:: Excerpt to read ::
Closed sonic182 closed 1 week ago

sonic182 commented 2 weeks ago

What is the bug? I'm trying to use an external model for text embeddings and I'm getting "host must not be null"

How can one reproduce the bug?

Please see this jupyter notebook: https://github.com/sonic182/sample_os_error/blob/main/opensearch_remote_model.ipynb

reference os server (docker-compose): https://github.com/sonic182/sample_os_error/blob/main/docker-compose.yml

What is the expected behavior?

Host must be detected based on URL of the connector

What is your host/environment?

Do you have any screenshots? An stack trace:

[2024-07-10T10:27:56,853][INFO ][o.o.m.t.MLPredictTaskRunner] [d377c6376e33] Auto deployment action triggered for the model Model ID: PMMvnJABV_DL0Puiawh4
[2024-07-10T10:29:13,876][ERROR][o.o.m.e.a.r.HttpJsonConnectorExecutor] [d377c6376e33] Fail to execute http connector
java.lang.NullPointerException: host must not be null.

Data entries
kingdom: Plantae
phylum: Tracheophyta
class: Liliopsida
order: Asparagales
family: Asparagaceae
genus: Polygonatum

:: Exercise requirements ::
Swap "screenshots" for "screen captures" in the bug report, then write out the passage starting at "What is your" and ending at "not be null.".

:: Output ::
What is your host/environment?

Do you have any screen captures? An stack trace:

[2024-07-10T10:27:56,853][INFO ][o.o.m.t.MLPredictTaskRunner] [d377c6376e33] Auto deployment action triggered for the model Model ID: PMMvnJABV_DL0Puiawh4
[2024-07-10T10:29:13,876][ERROR][o.o.m.e.a.r.HttpJsonConnectorExecutor] [d377c6376e33] Fail to execute http connector
java.lang.NullPointerException: host must not be null.